Non-intrusive cameras are installed in strategic farming areas, providing a live video feed augmented with on-screen visuals that indicate each animal’s current status, behaviour, and risk level.
Machine learning algorithms continually monitor and analyse the footage, including user responses, to more accurately identify when an animal is at risk or action must be taken to optimise their environment. To achieve this, the AI is taught to recognise and assess the environment’s brightness and humidity, and even animals’ faces and vocalisations.
Users can pre-define scenarios that they want the AI to alert them to, such as abnormal animal activity, whether cows are lying down enough, if their stalls are comfortable, and when food or water is running low.
AI-powered monitoring solutions can also help farmers and vets identify sick animals, predict emerging health issues, and analyse behavioural patterns that are indicative of an animal’s wellbeing. This information can improve farming productivity too, ensuring animals are kept in conditions conducive to safe and efficient pasture and growth.
Use case #3: Reducing avoidable animal suffering in slaughterhouses
Animal welfare organisations The Dutch Society for the Protection of Animals and Eyes on Animals, meat producer Vion, and professional services giant Deloitte have teamed up to develop AI4Animals – an intelligent animal surveillance system.
Their mission is to “significantly reduce avoidable and unnecessary animal suffering through innovative technology”. The solution uses AI to continuously monitor how animals are being handled in slaughterhouses, and alert those in charge of animal welfare to any signs of mistreatment or deviation from regulated protocol.
AI4Animals says many major slaughterhouses lack the time and resources to assess footage captured by traditional camera monitoring solutions. With AI, every frame is analysed in real-time using a rules-based criteria to detect handling issues, such as:
- People causing stress by walking directly against the direction of the pigs
- Animals remaining idle due to possible exhaustion or injury
- Inappropriate use of mobile stunners as defined by regulatory protocol
There are other issues it can detect, but they turn my stomach – so I’ll leave those out for both of our sakes. Should the AI detect an issue, users can manually review any flagged footage to confirm mistreatment or a false positive. The AI will also compile regular reports to help outline deviations in behaviour over time, and inform decisions at a more strategic level.

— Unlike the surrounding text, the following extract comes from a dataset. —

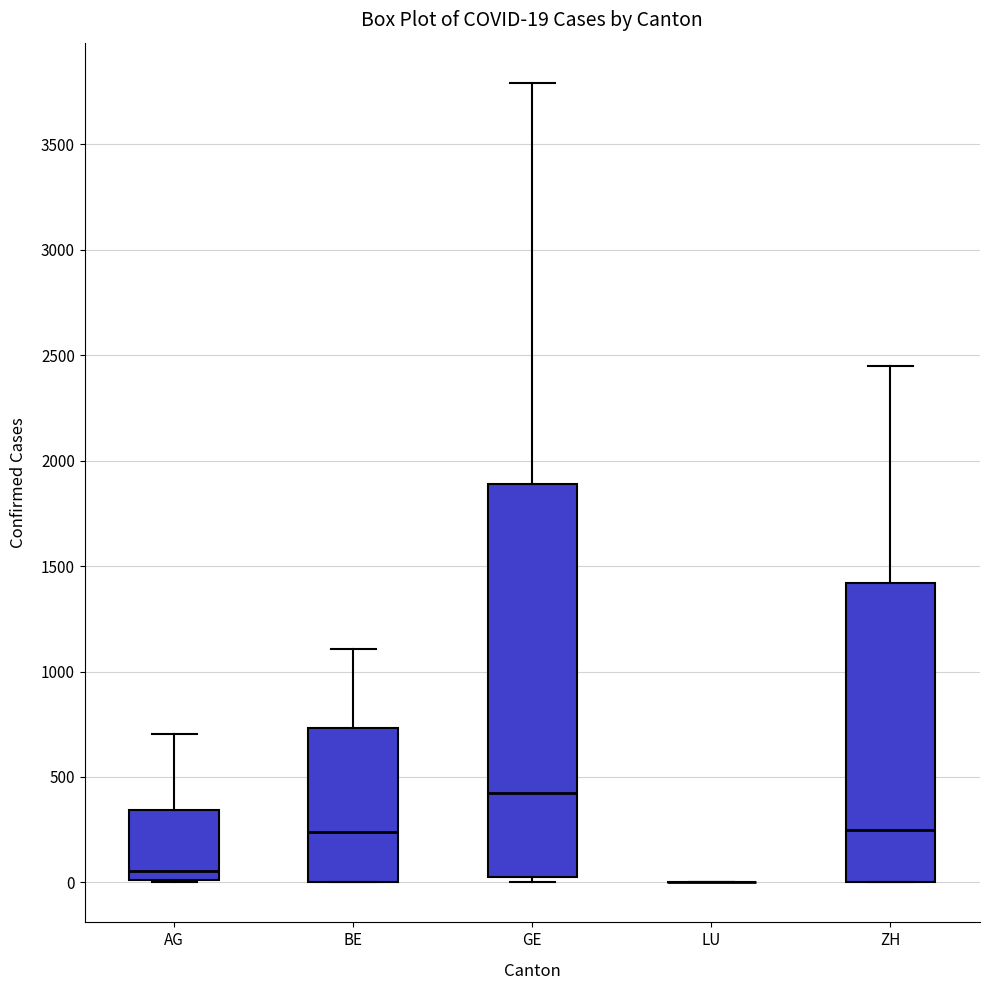

Comparing the boxes themselves (not the whiskers), which one is the tallest?

GE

Will this technology catch on?
During my research for this blog, I came across an article exploring the use of AI to detect distress in pigs. It’s already able to do this with 92% accuracy compared to human assessment.

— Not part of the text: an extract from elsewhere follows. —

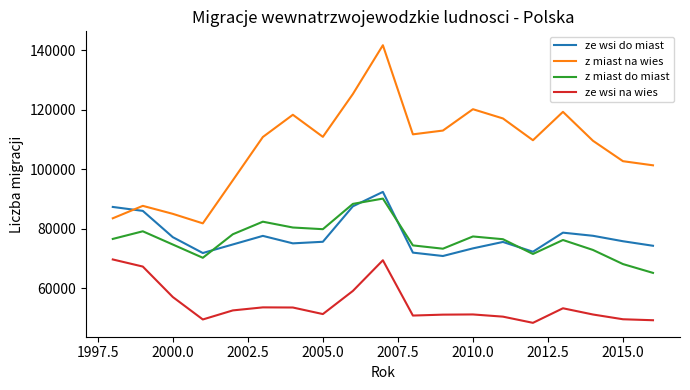

True or false: ze wsi do miast and ze wsi na wies intersect in this chart.

False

While it’s true that happy animals tend to be more productive, and calmer animals are easier to handle, it’s questionable whether all producers of animal products are ready to embrace such technologies. By monitoring the emotions of livestock, you also acknowledge their existence and importance. Some industry commentators believe producers will resist this shift, fearing the imposition of new regulations that diminish the profitability of their operations.

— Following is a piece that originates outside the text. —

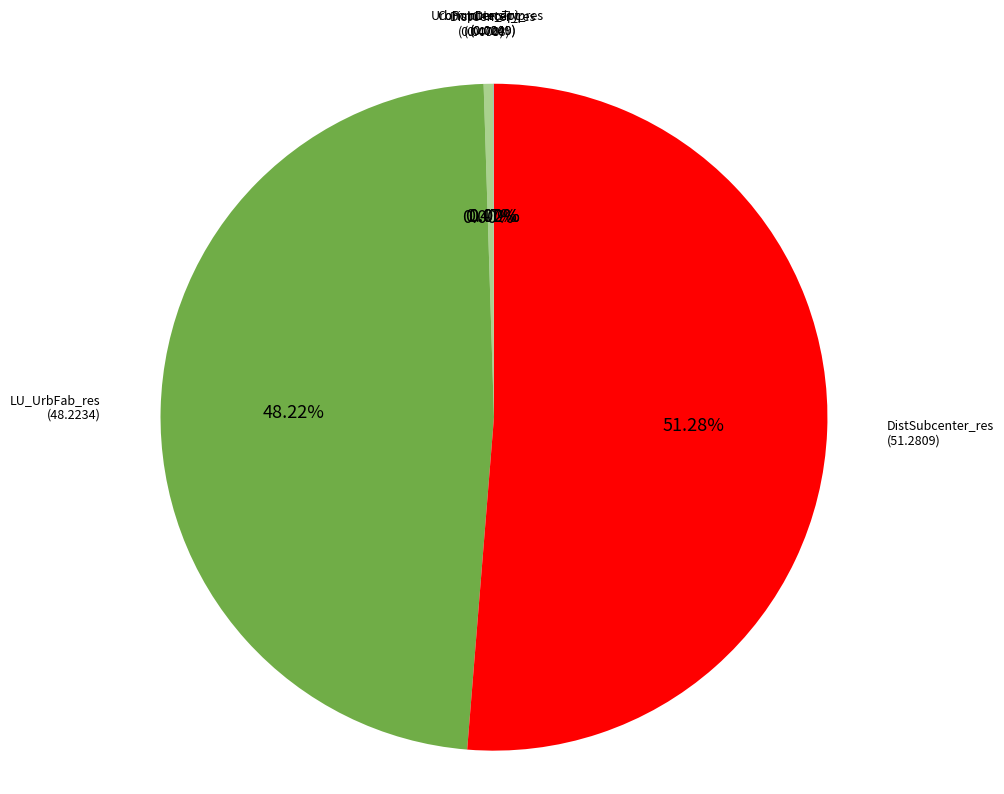

Which slice is the largest?

DistSubcenter_res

It’s grim to think that people may ignore such promising technology because it risks humanising animals and harming profits, and I can only hope it does inspire more meaningful change across the industry.
In the meantime, the solutions explored in this blog are already driving meaningful change, and while I may not like industrial farming, if AI can help the animals live out happier, more dignified lives – I’m all for it.